**COLLECTED MATERIAL:**

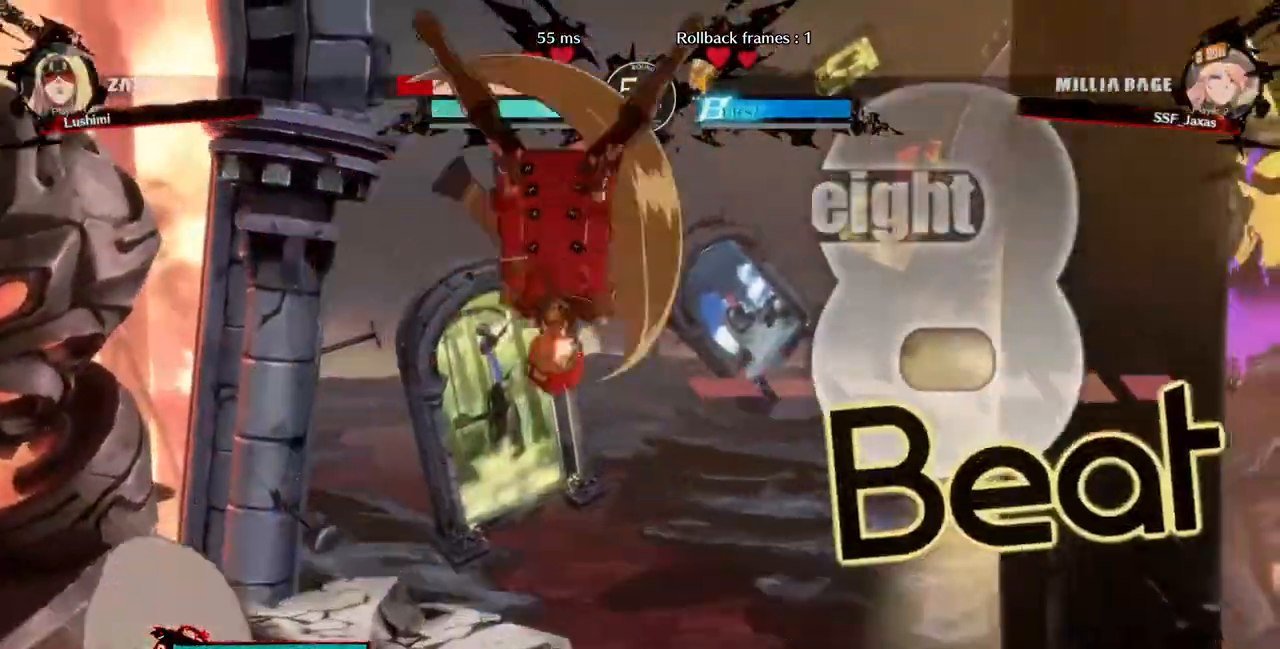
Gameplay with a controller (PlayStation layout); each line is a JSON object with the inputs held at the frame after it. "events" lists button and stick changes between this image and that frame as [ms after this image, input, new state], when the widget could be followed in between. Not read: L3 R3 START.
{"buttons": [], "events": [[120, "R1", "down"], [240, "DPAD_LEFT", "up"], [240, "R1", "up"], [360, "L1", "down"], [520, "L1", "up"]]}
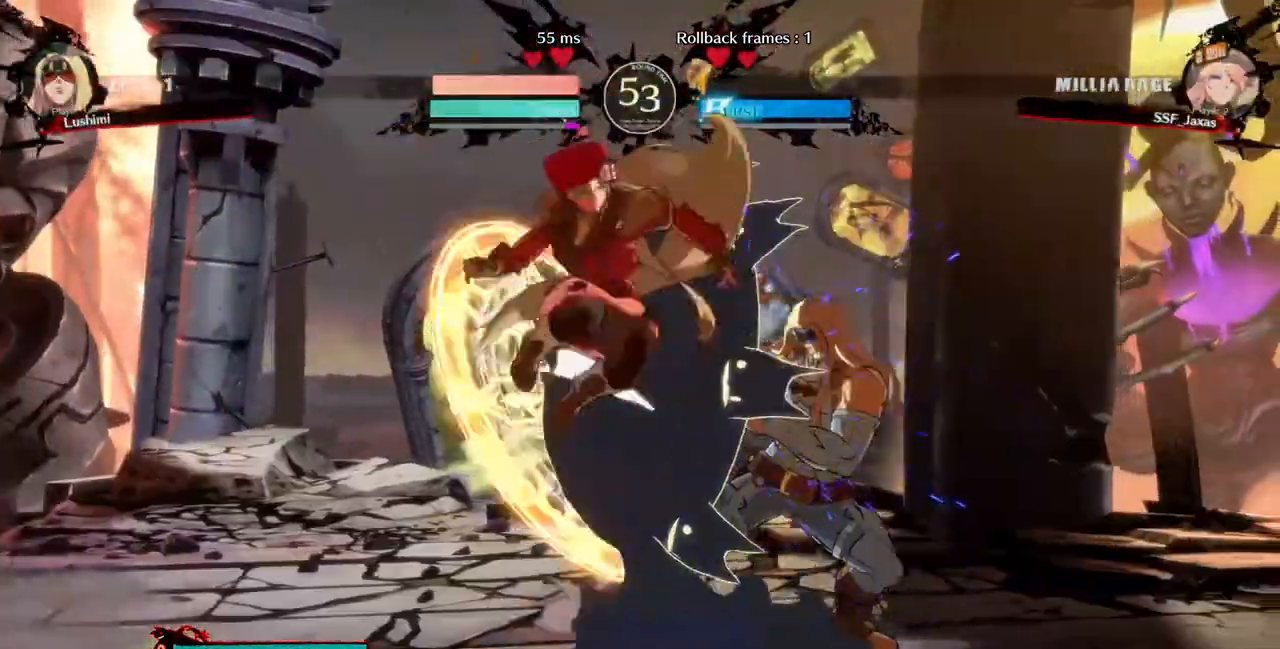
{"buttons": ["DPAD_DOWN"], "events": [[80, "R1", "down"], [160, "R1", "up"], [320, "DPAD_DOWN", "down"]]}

**TO DO:** Repeat the material above word for word but skip the images.

**OUTPUT FOR THIS TASK:**
Gameplay with a controller (PlayStation layout); each line is a JSON object with the inputs held at the frame after it. "events" lists button and stick changes between this image and that frame as [ms after this image, input, new state], when the widget could be followed in between. Not read: L3 R3 START.
{"buttons": [], "events": [[120, "R1", "down"], [240, "DPAD_LEFT", "up"], [240, "R1", "up"], [360, "L1", "down"], [520, "L1", "up"]]}
{"buttons": ["DPAD_DOWN"], "events": [[80, "R1", "down"], [160, "R1", "up"], [320, "DPAD_DOWN", "down"]]}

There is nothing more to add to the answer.